Text section:
◇ ◇ ◇ ◇ ◇ ◇ ◇
College student Kirby Freeman (cue eye-roll) is our ground-level viewpoint character into a world suddenly inhabited by superheroes. A pair of enormous celestial figures materialize in the sky one night, taking the form of a pair of figures that were sent out on a plaque on board the Pioneer 10 spacecraft in this alternate reality. (In real life, this plaque was one proposed by Kirby himself to show humanity “as it imagined itself”, but which was never sent out, obviously.) Shortly after the figures materialize and deliver the cryptic message, ‘Show us’, a series of fantastical beings begin to appear across the globe, from the residents of an Atlantean lost civilization to a team of Charlie’s Angels-ish alien cops. But Kirby only becomes personally involved when his friend and childhood crush Bobbi Cortez is transformed into one of the superhumans herself.
◇ ◇ ◇ ◇ ◇ ◇ ◇
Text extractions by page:
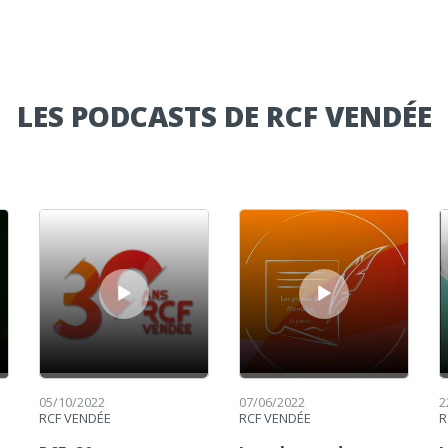
LES PODCASTS DE RCF VENDÉE
Lecteur audio
Lecteur audio
Le
05/10/2022
07/06/2022
2
RCF VENDÉE
RCF VENDÉE
R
◇ ◇ ◇ ◇ ◇ ◇ ◇
Copy out the passage about Kirby Freeman and the celestial figures word for word, in full. The listing isn't needed.

College student Kirby Freeman (cue eye-roll) is our ground-level viewpoint character into a world suddenly inhabited by superheroes. A pair of enormous celestial figures materialize in the sky one night, taking the form of a pair of figures that were sent out on a plaque on board the Pioneer 10 spacecraft in this alternate reality. (In real life, this plaque was one proposed by Kirby himself to show humanity “as it imagined itself”, but which was never sent out, obviously.) Shortly after the figures materialize and deliver the cryptic message, ‘Show us’, a series of fantastical beings begin to appear across the globe, from the residents of an Atlantean lost civilization to a team of Charlie’s Angels-ish alien cops. But Kirby only becomes personally involved when his friend and childhood crush Bobbi Cortez is transformed into one of the superhumans herself.